The space complexity comes from recursion. In the worst case, such as a completely skewed tree, the recursion depth can become O(n). In a balanced tree, the recursion depth is O(log n).
Test Cases
# Definition for testing
class TreeNode:
def __init__(self, val=0, left=None, right=None):
self.val = val
self.left = left
self.right = right
class Solution:
def sumOfLeftLeaves(self, root):
def dfs(node):
if not node:
return 0
total = 0
if node.left:
is_left_leaf = (
node.left.left is None and
node.left.right is None
)
if is_left_leaf:
total += node.left.val
total += dfs(node.left)
total += dfs(node.right)
return total
return dfs(root)
solution = Solution()
# Example 1
root1 = TreeNode(
3,
TreeNode(9),
TreeNode(20, TreeNode(15), TreeNode(7))
)
assert solution.sumOfLeftLeaves(root1) == 24 # standard example
# Example 2
root2 = TreeNode(1)
assert solution.sumOfLeftLeaves(root2) == 0 # single node tree
# Only right children
root3 = TreeNode(1, None, TreeNode(2, None, TreeNode(3)))
assert solution.sumOfLeftLeaves(root3) == 0 # no left leaves exist
# Left child is not a leaf
root4 = TreeNode(1, TreeNode(2, TreeNode(3), None))
assert solution.sumOfLeftLeaves(root4) == 3 # only deepest left leaf counts
# Multiple left leaves
root5 = TreeNode(
1,
TreeNode(2, TreeNode(4), TreeNode(5)),
TreeNode(3, TreeNode(6), TreeNode(7))
)
assert solution.sumOfLeftLeaves(root5) == 10 # left leaves are 4 and 6
# Negative values
root6 = TreeNode(
-1,
TreeNode(-2),
TreeNode(-3, TreeNode(-4), None)
)
assert solution.sumOfLeftLeaves(root6) == -6 # negative left leaves
# Skewed left tree
root7 = TreeNode(1, TreeNode(2, TreeNode(3, TreeNode(4))))
assert solution.sumOfLeftLeaves(root7) == 4 # only final node is leaf
# Left leaf and right leaf together
root8 = TreeNode(1, TreeNode(2), TreeNode(3))
assert solution.sumOfLeftLeaves(root8) == 2 # only left leaf counted
| Test | Why |
|---|---|
[3,9,20,null,null,15,7] |
Validates the standard example with multiple left leaves |
[1] |
Confirms that a single-node tree returns zero |
| Right-skewed tree | Ensures right leaves are ignored |
| Left child with descendants | Verifies that non-leaf left children are not counted |
| Balanced tree with several leaves | Tests accumulation of multiple left leaves |
| Negative values | Confirms correct handling of negative sums |
| Left-skewed tree | Tests deep recursion and leaf detection |
| One left leaf and one right leaf | Verifies only left leaves contribute |
Edge Cases
A single-node tree is an important edge case because the root node has no parent.
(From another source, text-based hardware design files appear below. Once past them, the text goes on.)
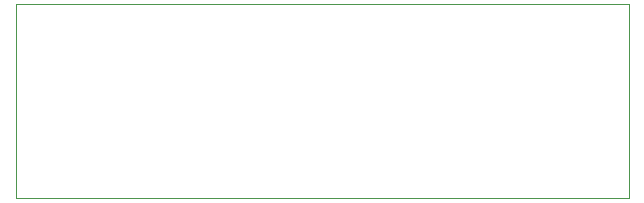
<source format=gbr>
%TF.GenerationSoftware,Altium Limited,Altium Designer,23.6.0 (18)*%
G04 Layer_Color=0*
%FSLAX45Y45*%
%MOMM*%
%TF.SameCoordinates,DE65B9CC-D9CF-42CD-B8C9-10693606ABAB*%
%TF.FilePolarity,Positive*%
%TF.FileFunction,Profile,NP*%
%TF.Part,Single*%
G01*
G75*
%TA.AperFunction,Profile*%
%ADD43C,0.02540*%
D43*
X2705100Y2400300D02*
X7899400D01*
Y4038600D01*
X2705100D01*
Y2400300D01*
%TF.MD5,40ab0251cfe11c2b2b0c1374d48824e2*%
M02*

</source>
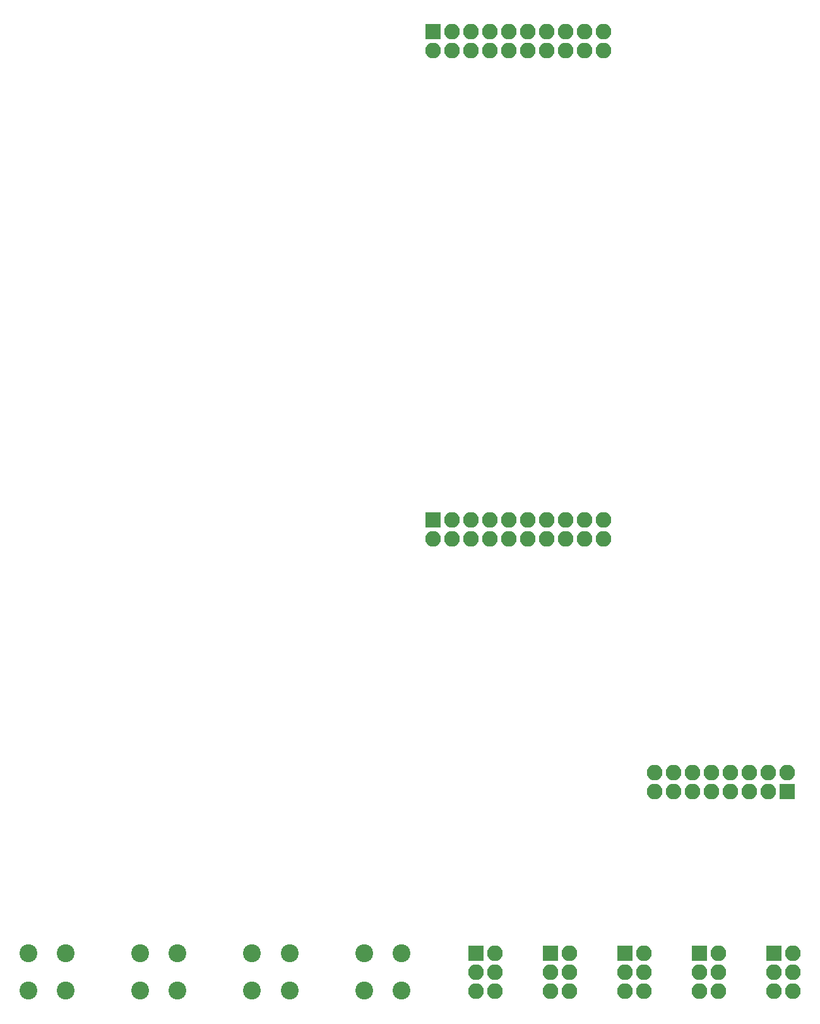
<source format=gbs>
G04 #@! TF.FileFunction,Soldermask,Bot*
%FSLAX46Y46*%
G04 Gerber Fmt 4.6, Leading zero omitted, Abs format (unit mm)*
G04 Created by KiCad (PCBNEW 4.0.6) date Friday, August 25, 2017 'AMt' 01:12:00 AM*
%MOMM*%
%LPD*%
G01*
G04 APERTURE LIST*
%ADD10C,0.100000*%
%ADD11R,2.100000X2.100000*%
%ADD12O,2.100000X2.100000*%
%ADD13C,2.400000*%
G04 APERTURE END LIST*
D10*
D11*
X151750000Y-143300000D03*
D12*
X151750000Y-140760000D03*
X149210000Y-143300000D03*
X149210000Y-140760000D03*
X146670000Y-143300000D03*
X146670000Y-140760000D03*
X144130000Y-143300000D03*
X144130000Y-140760000D03*
X141590000Y-143300000D03*
X141590000Y-140760000D03*
X139050000Y-143300000D03*
X139050000Y-140760000D03*
X136510000Y-143300000D03*
X136510000Y-140760000D03*
X133970000Y-143300000D03*
X133970000Y-140760000D03*
D11*
X104250000Y-41500000D03*
D12*
X104250000Y-44040000D03*
X106790000Y-41500000D03*
X106790000Y-44040000D03*
X109330000Y-41500000D03*
X109330000Y-44040000D03*
X111870000Y-41500000D03*
X111870000Y-44040000D03*
X114410000Y-41500000D03*
X114410000Y-44040000D03*
X116950000Y-41500000D03*
X116950000Y-44040000D03*
X119490000Y-41500000D03*
X119490000Y-44040000D03*
X122030000Y-41500000D03*
X122030000Y-44040000D03*
X124570000Y-41500000D03*
X124570000Y-44040000D03*
X127110000Y-41500000D03*
X127110000Y-44040000D03*
D11*
X104250000Y-106900000D03*
D12*
X104250000Y-109440000D03*
X106790000Y-106900000D03*
X106790000Y-109440000D03*
X109330000Y-106900000D03*
X109330000Y-109440000D03*
X111870000Y-106900000D03*
X111870000Y-109440000D03*
X114410000Y-106900000D03*
X114410000Y-109440000D03*
X116950000Y-106900000D03*
X116950000Y-109440000D03*
X119490000Y-106900000D03*
X119490000Y-109440000D03*
X122030000Y-106900000D03*
X122030000Y-109440000D03*
X124570000Y-106900000D03*
X124570000Y-109440000D03*
X127110000Y-106900000D03*
X127110000Y-109440000D03*
D11*
X120000000Y-165000000D03*
D12*
X122540000Y-165000000D03*
X120000000Y-167540000D03*
X122540000Y-167540000D03*
X120000000Y-170080000D03*
X122540000Y-170080000D03*
D11*
X140000000Y-165000000D03*
D12*
X142540000Y-165000000D03*
X140000000Y-167540000D03*
X142540000Y-167540000D03*
X140000000Y-170080000D03*
X142540000Y-170080000D03*
D11*
X150000000Y-165000000D03*
D12*
X152540000Y-165000000D03*
X150000000Y-167540000D03*
X152540000Y-167540000D03*
X150000000Y-170080000D03*
X152540000Y-170080000D03*
D11*
X110000000Y-165000000D03*
D12*
X112540000Y-165000000D03*
X110000000Y-167540000D03*
X112540000Y-167540000D03*
X110000000Y-170080000D03*
X112540000Y-170080000D03*
D11*
X130000000Y-165000000D03*
D12*
X132540000Y-165000000D03*
X130000000Y-167540000D03*
X132540000Y-167540000D03*
X130000000Y-170080000D03*
X132540000Y-170080000D03*
D13*
X50000000Y-165000000D03*
X55000000Y-165000000D03*
X55000000Y-170000000D03*
X50000000Y-170000000D03*
X65000000Y-165000000D03*
X70000000Y-165000000D03*
X70000000Y-170000000D03*
X65000000Y-170000000D03*
X80000000Y-165000000D03*
X85000000Y-165000000D03*
X85000000Y-170000000D03*
X80000000Y-170000000D03*
X95000000Y-165000000D03*
X100000000Y-165000000D03*
X100000000Y-170000000D03*
X95000000Y-170000000D03*
M02*

</source>
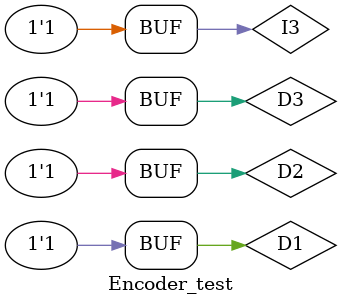
<source format=v>
`timescale 1ns / 1ps


module Encoder_test;

	// Inputs
	reg I3;
	reg D1;
	reg D2;
	reg D3;

	// Outputs
	wire Q0;
	wire Q1;

	// Instantiate the Unit Under Test (UUT)
	encoder uut (
		.I3(I3), 
		.D1(D1), 
		.D2(D2), 
		.D3(D3), 
		.Q0(Q0), 
		.Q1(Q1)
	);

	initial begin
		// Initialize Inputs
		I3 = 0; D1 = 0; D2 = 0; D3 = 0;
		#50
		I3 = 0; D1 = 0; D2 = 0; D3 = 0;
		#50
		I3 = 0; D1 = 0; D2 = 0; D3 = 1;
		#50
		I3 = 0; D1 = 0; D2 = 1; D3 = 0;
		#50
		I3 = 0; D1 = 0; D2 = 1; D3 = 1;
		#50
		I3 = 0; D1 = 1; D2 = 0; D3 = 0;
		#50
		I3 = 0; D1 = 1; D2 = 0; D3 = 1;
		#50
		I3 = 0; D1 = 1; D2 = 1; D3 = 0;
		#50
		I3 = 0; D1 = 1; D2 = 1; D3 = 1;
		#50
		I3 = 1; D1 = 0; D2 = 0; D3 = 0;
		#50
		I3 = 1; D1 = 0; D2 = 0; D3 = 1;
		#50
		I3 = 1; D1 = 0; D2 = 1; D3 = 0;
		#50
		I3 = 1; D1 = 0; D2 = 1; D3 = 1;
		#50
		I3 = 1; D1 = 1; D2 = 0; D3 = 0;
		#50
		I3 = 1; D1 = 1; D2 = 0; D3 = 1;
		#50
		I3 = 1; D1 = 1; D2 = 1; D3 = 0;
		#50
		I3 = 1; D1 = 1; D2 = 1; D3 = 1;

		// Wait 100 ns for global reset to finish
		#100;
        
		// Add stimulus here

	end
      
endmodule


</source>
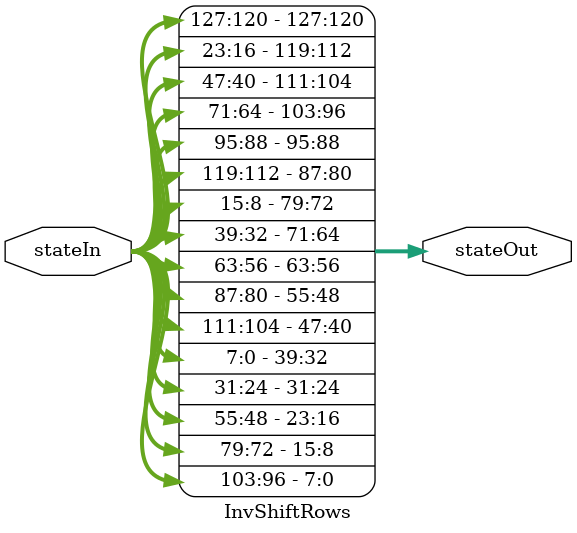
<source format=sv>
module InvShiftRows(
stateIn,
stateOut
);

input wire[127:0] stateIn;
output wire[127:0] stateOut;


//Shifting stateIn [0]
assign stateOut [127:120] = stateIn [127:120];
assign stateOut [95:88] = stateIn [95:88];
assign stateOut [63:56] = stateIn [63:56];
assign stateOut [31:24] = stateIn [31:24];

//Shifting stateIn [1]
assign stateOut [119:112] = stateIn [23:16];
assign stateOut [87:80] = stateIn [119:112];
assign stateOut [55:48] = stateIn [87:80];
assign stateOut [23:16] = stateIn [55:48];

//Shifting stateIn [2]
assign stateOut [111:104] = stateIn [47:40];
assign stateOut [79:72] =stateIn [15:8];
assign stateOut [47:40] = stateIn [111:104];
assign stateOut [15:8] = stateIn [79:72];

//Shifting stateIn [3]
assign stateOut [103:96] = stateIn [71:64];
assign stateOut [71:64] = stateIn [39:32];
assign stateOut [39:32] = stateIn [7:0];
assign stateOut [7:0] = stateIn [103:96];

endmodule 
</source>
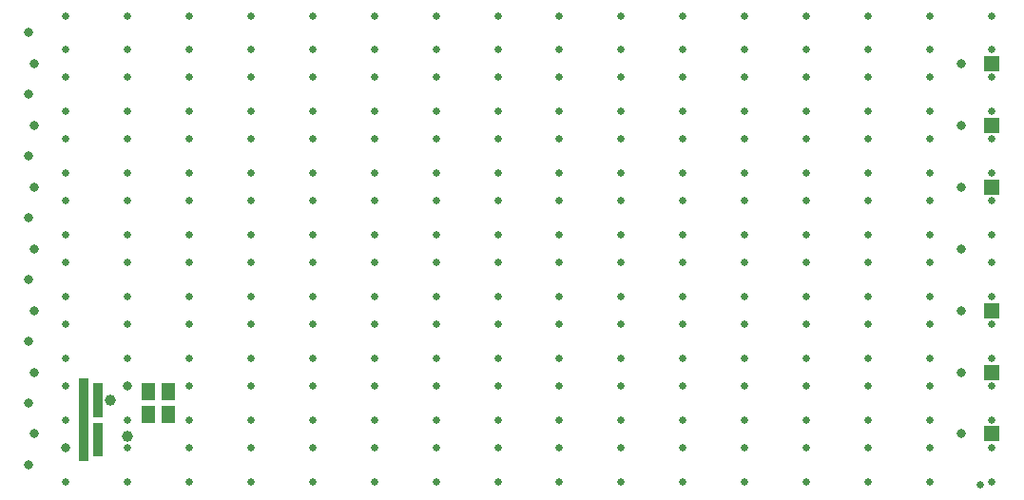
<source format=gbs>
G04*
G04 #@! TF.GenerationSoftware,Altium Limited,CircuitMaker,2.3.0 (3)*
G04*
G04 Layer_Color=8150272*
%FSLAX25Y25*%
%MOIN*%
G70*
G04*
G04 #@! TF.SameCoordinates,2CB11315-EA6C-4568-8D24-B69FFBB62024*
G04*
G04*
G04 #@! TF.FilePolarity,Negative*
G04*
G01*
G75*
%ADD18R,0.05524X0.05524*%
%ADD19C,0.03950*%
%ADD20C,0.03162*%
%ADD21C,0.02572*%
%ADD35R,0.03556X0.01981*%
%ADD36R,0.03556X0.04737*%
%ADD37R,0.04737X0.06115*%
D18*
X446457Y230906D02*
D03*
Y209252D02*
D03*
Y252559D02*
D03*
Y144291D02*
D03*
Y165945D02*
D03*
Y122638D02*
D03*
D19*
X137402Y134449D02*
D03*
X143307Y121654D02*
D03*
D20*
X108858Y263386D02*
D03*
X110827Y122638D02*
D03*
Y144291D02*
D03*
Y165945D02*
D03*
Y187598D02*
D03*
Y209252D02*
D03*
Y230906D02*
D03*
Y252559D02*
D03*
X435630Y122638D02*
D03*
Y144291D02*
D03*
Y165945D02*
D03*
Y187598D02*
D03*
Y209252D02*
D03*
Y230906D02*
D03*
Y252559D02*
D03*
X108858Y111811D02*
D03*
Y133465D02*
D03*
Y155118D02*
D03*
Y176772D02*
D03*
Y198425D02*
D03*
Y220079D02*
D03*
Y241732D02*
D03*
X121653Y117717D02*
D03*
X143307Y139370D02*
D03*
D21*
X442520Y104921D02*
D03*
X121653Y105905D02*
D03*
X143307Y117717D02*
D03*
Y105905D02*
D03*
X186614D02*
D03*
Y117717D02*
D03*
X164961D02*
D03*
Y105905D02*
D03*
X229921D02*
D03*
Y117717D02*
D03*
X251575D02*
D03*
Y105905D02*
D03*
X208268D02*
D03*
Y117717D02*
D03*
X294882Y105905D02*
D03*
Y117717D02*
D03*
X316535D02*
D03*
Y105905D02*
D03*
X273228D02*
D03*
Y117717D02*
D03*
X359842Y105905D02*
D03*
Y117717D02*
D03*
X381496D02*
D03*
Y105905D02*
D03*
X338189D02*
D03*
Y117717D02*
D03*
X424803Y105905D02*
D03*
Y117717D02*
D03*
X446457D02*
D03*
Y105905D02*
D03*
X403150D02*
D03*
Y117717D02*
D03*
X121653Y127559D02*
D03*
Y139370D02*
D03*
X143307Y127559D02*
D03*
X186614D02*
D03*
Y139370D02*
D03*
X164961D02*
D03*
Y127559D02*
D03*
X229921D02*
D03*
Y139370D02*
D03*
X251575D02*
D03*
Y127559D02*
D03*
X208268D02*
D03*
Y139370D02*
D03*
X294882Y127559D02*
D03*
Y139370D02*
D03*
X316535D02*
D03*
Y127559D02*
D03*
X273228D02*
D03*
Y139370D02*
D03*
X359842Y127559D02*
D03*
Y139370D02*
D03*
X381496D02*
D03*
Y127559D02*
D03*
X338189D02*
D03*
Y139370D02*
D03*
X424803Y127559D02*
D03*
Y139370D02*
D03*
X446457D02*
D03*
Y127559D02*
D03*
X403150D02*
D03*
Y139370D02*
D03*
X121653Y149213D02*
D03*
Y161024D02*
D03*
X143307D02*
D03*
Y149213D02*
D03*
X186614D02*
D03*
Y161024D02*
D03*
X164961D02*
D03*
Y149213D02*
D03*
X229921D02*
D03*
Y161024D02*
D03*
X251575D02*
D03*
Y149213D02*
D03*
X208268D02*
D03*
Y161024D02*
D03*
X294882Y149213D02*
D03*
Y161024D02*
D03*
X316535D02*
D03*
Y149213D02*
D03*
X273228D02*
D03*
Y161024D02*
D03*
X359842Y149213D02*
D03*
Y161024D02*
D03*
X381496D02*
D03*
Y149213D02*
D03*
X338189D02*
D03*
Y161024D02*
D03*
X424803Y149213D02*
D03*
Y161024D02*
D03*
X446457D02*
D03*
Y149213D02*
D03*
X403150D02*
D03*
Y161024D02*
D03*
X121653Y170866D02*
D03*
Y182677D02*
D03*
X143307D02*
D03*
Y170866D02*
D03*
X186614D02*
D03*
Y182677D02*
D03*
X164961D02*
D03*
Y170866D02*
D03*
X229921D02*
D03*
Y182677D02*
D03*
X251575D02*
D03*
Y170866D02*
D03*
X208268D02*
D03*
Y182677D02*
D03*
X294882Y170866D02*
D03*
Y182677D02*
D03*
X316535D02*
D03*
Y170866D02*
D03*
X273228D02*
D03*
Y182677D02*
D03*
X359842Y170866D02*
D03*
Y182677D02*
D03*
X381496D02*
D03*
Y170866D02*
D03*
X338189D02*
D03*
Y182677D02*
D03*
X424803Y170866D02*
D03*
Y182677D02*
D03*
X446457D02*
D03*
Y170866D02*
D03*
X403150D02*
D03*
Y182677D02*
D03*
X121653Y192520D02*
D03*
Y204331D02*
D03*
X143307D02*
D03*
Y192520D02*
D03*
X186614D02*
D03*
Y204331D02*
D03*
X164961D02*
D03*
Y192520D02*
D03*
X229921D02*
D03*
Y204331D02*
D03*
X251575D02*
D03*
Y192520D02*
D03*
X208268D02*
D03*
Y204331D02*
D03*
X294882Y192520D02*
D03*
Y204331D02*
D03*
X316535D02*
D03*
Y192520D02*
D03*
X273228D02*
D03*
Y204331D02*
D03*
X359842Y192520D02*
D03*
Y204331D02*
D03*
X381496D02*
D03*
Y192520D02*
D03*
X338189D02*
D03*
Y204331D02*
D03*
X424803Y192520D02*
D03*
Y204331D02*
D03*
X446457D02*
D03*
Y192520D02*
D03*
X403150D02*
D03*
Y204331D02*
D03*
X121653Y214173D02*
D03*
Y225984D02*
D03*
X143307D02*
D03*
Y214173D02*
D03*
X186614D02*
D03*
Y225984D02*
D03*
X164961D02*
D03*
Y214173D02*
D03*
X229921D02*
D03*
Y225984D02*
D03*
X251575D02*
D03*
Y214173D02*
D03*
X208268D02*
D03*
Y225984D02*
D03*
X294882Y214173D02*
D03*
Y225984D02*
D03*
X316535D02*
D03*
Y214173D02*
D03*
X273228D02*
D03*
Y225984D02*
D03*
X359842Y214173D02*
D03*
Y225984D02*
D03*
X381496D02*
D03*
Y214173D02*
D03*
X338189D02*
D03*
Y225984D02*
D03*
X424803Y214173D02*
D03*
Y225984D02*
D03*
X446457D02*
D03*
Y214173D02*
D03*
X403150D02*
D03*
Y225984D02*
D03*
X121653Y235827D02*
D03*
Y247638D02*
D03*
X143307D02*
D03*
Y235827D02*
D03*
X186614D02*
D03*
Y247638D02*
D03*
X164961D02*
D03*
Y235827D02*
D03*
X229921D02*
D03*
Y247638D02*
D03*
X251575D02*
D03*
Y235827D02*
D03*
X208268D02*
D03*
Y247638D02*
D03*
X294882Y235827D02*
D03*
Y247638D02*
D03*
X316535D02*
D03*
Y235827D02*
D03*
X273228D02*
D03*
Y247638D02*
D03*
X359842Y235827D02*
D03*
Y247638D02*
D03*
X381496D02*
D03*
Y235827D02*
D03*
X338189D02*
D03*
Y247638D02*
D03*
X424803Y235827D02*
D03*
Y247638D02*
D03*
X446457D02*
D03*
Y235827D02*
D03*
X403150D02*
D03*
Y247638D02*
D03*
Y269291D02*
D03*
Y257480D02*
D03*
X446457D02*
D03*
Y269291D02*
D03*
X424803D02*
D03*
Y257480D02*
D03*
X338189Y269291D02*
D03*
Y257480D02*
D03*
X381496D02*
D03*
Y269291D02*
D03*
X359842D02*
D03*
Y257480D02*
D03*
X273228Y269291D02*
D03*
Y257480D02*
D03*
X316535D02*
D03*
Y269291D02*
D03*
X294882D02*
D03*
Y257480D02*
D03*
X208268Y269291D02*
D03*
Y257480D02*
D03*
X251575D02*
D03*
Y269291D02*
D03*
X229921D02*
D03*
Y257480D02*
D03*
X164961D02*
D03*
Y269291D02*
D03*
X186614D02*
D03*
Y257480D02*
D03*
X143307D02*
D03*
Y269291D02*
D03*
X121653D02*
D03*
Y257480D02*
D03*
D35*
X133071Y115748D02*
D03*
Y117717D02*
D03*
Y119685D02*
D03*
Y121654D02*
D03*
Y123622D02*
D03*
Y125591D02*
D03*
Y129528D02*
D03*
Y131496D02*
D03*
Y133465D02*
D03*
Y135433D02*
D03*
Y137402D02*
D03*
Y139370D02*
D03*
X127953Y126575D02*
D03*
Y128543D02*
D03*
Y130512D02*
D03*
Y132480D02*
D03*
Y124606D02*
D03*
Y122638D02*
D03*
Y118701D02*
D03*
Y120669D02*
D03*
Y134449D02*
D03*
Y136417D02*
D03*
D36*
Y115354D02*
D03*
Y139764D02*
D03*
D37*
X157677Y137402D02*
D03*
X150591D02*
D03*
X150591Y129528D02*
D03*
X157677D02*
D03*
M02*

</source>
Since a left leaf must be the left child of another node, the root can never qualify. A careless implementation might incorrectly count the root if it only checks whether the node is a leaf. This solution avoids that issue because it only evaluates nodes through their parent relationships.
Another tricky case occurs when a node is a left child but not a leaf. For example, in a chain like 1 -> 2 -> 3, node 2 is a left child but still has a child of its own. Only node 3 should be counted. The implementation handles this correctly by explicitly checking that both child pointers are empty before adding a value to the sum.
Trees containing only right children can also cause logical mistakes. Since no node is ever a left child in such a tree, the correct answer is always zero. The traversal still explores the entire tree, but values are added only when a left leaf condition is satisfied.
Negative node values are another subtle case. Since the problem allows values between -1000 and 1000, the sum may become negative. The implementation does not make assumptions about positivity and simply accumulates values normally, so negative left leaves are handled correctly.